1 oz serrano infused silver tequila (I like spice)
1/2 oz silver Don Julio tequila
1/4 oz simple syrup
1/2 oz Meyer lemon juice (recipe calls for lime)
4 oz San Pellegrino blood orange soda

stir first 4 ingredients, then add ice.  Top with soda, stir, enjoy!

This is delicious!

Saturday, January 12, 2013

Making the most of the day

Well, the final quarter of 2012 went by without so much as a post from yours truly....and for this I do apologize.  One of the things about trying out a slew of new cocktail recipes is that you find many that you want to make and make again.  Because I did not want to be overly repetitive, I didn't post on favorite repeats.

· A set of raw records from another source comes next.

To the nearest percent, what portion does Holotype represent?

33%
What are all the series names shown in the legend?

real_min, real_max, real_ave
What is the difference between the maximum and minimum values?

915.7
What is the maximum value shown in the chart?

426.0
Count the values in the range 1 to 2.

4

Plus, there was that whole acute abdominal pain after a day of drinking citrus and booze in its many iterations (blood orange mimosas!  mexican martinis with serrano infused tequila!  hydrochloric acid in my esophagus!).  Glad to say a visit to the GI doctor and his trusty endoscope reveal nothing that a daily dose of omeprazole can't manage.  But the bland diet no booze for 2 weeks did put another damper on the cocktail train.

And, then there are the holidays.  The time warp from November to early January - where does it go? that things are back to normal, time to get back on the blog bandwagon!

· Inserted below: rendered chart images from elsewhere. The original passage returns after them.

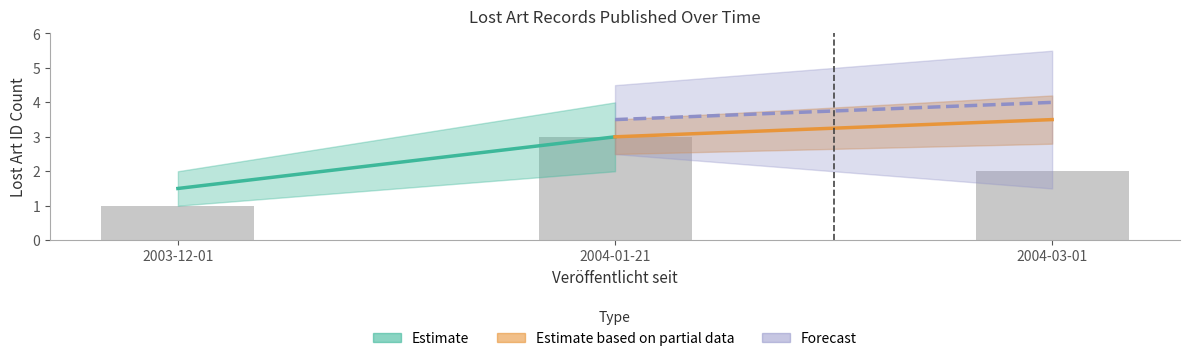

Which category has the lowest value across all series?

2003-12-01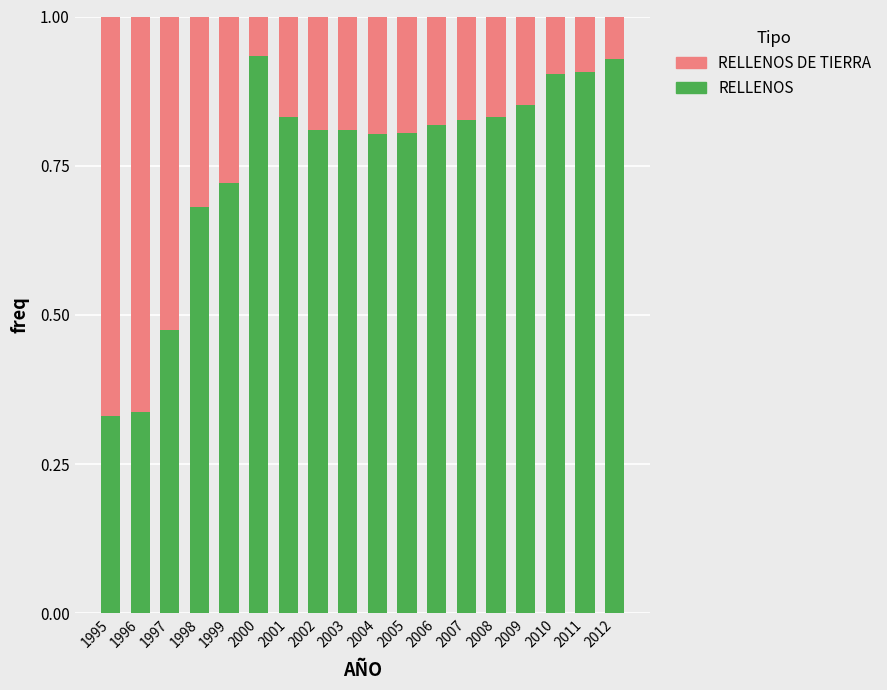

What is the total value across all series at 2003?

1.0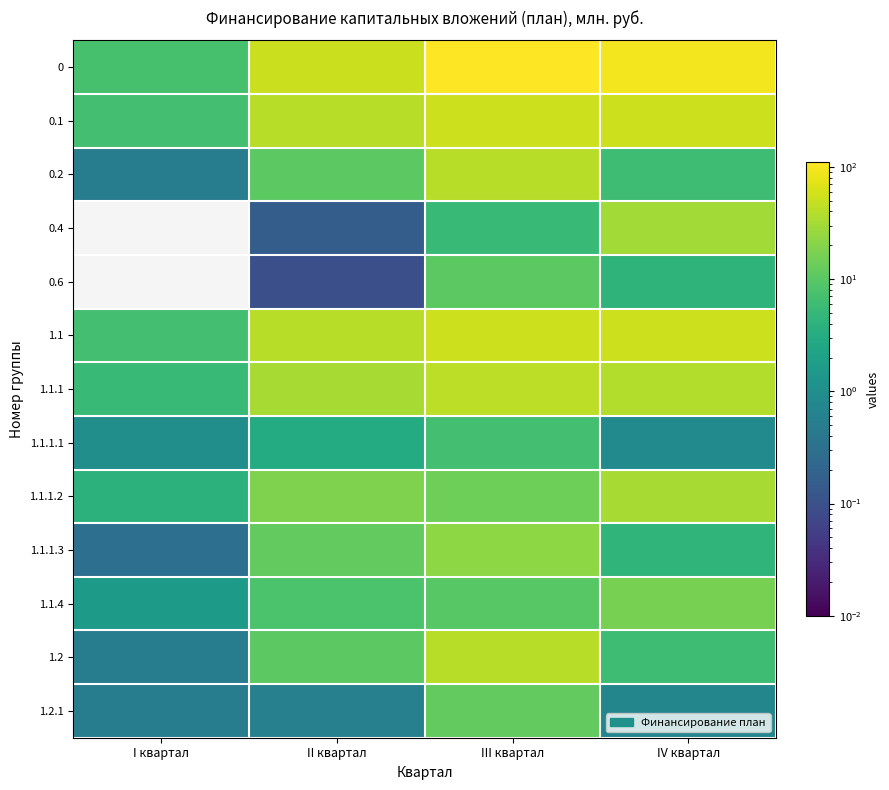

At which category does the chart reach its minimum across all series?

I квартал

This drink is a spin on the traditional mint julep of Kentucky Derby fame.  The resurgence in interest in KY's greatest export (I have no idea if this is true, but it sounds good) - Bourbon, Rye, and now white corn whiskey (aka white dog, moonshine, white lightening) has made all of these spirits much more easily accessible.  Yay for me!

So, I put slightly < 1 oz of simple syrup in a shaker, muddled some fresh mint sprigs, added 1/2 oz or so of Meyer lemon juice (I squeezed a bunch into a glass bottle for ease of use), and added 3 oz white corn whiskey.  Add ice, shake, and then strain over crushed ice in a glass.  Garnish with sprig of mint.

Like all things in a stream of consciousness project or hobby leads to another.  The mint has me wanting to build raised bed herb gardens in the back yard.  If you come over to help build them, I'll make you one of these fine drinks!!!!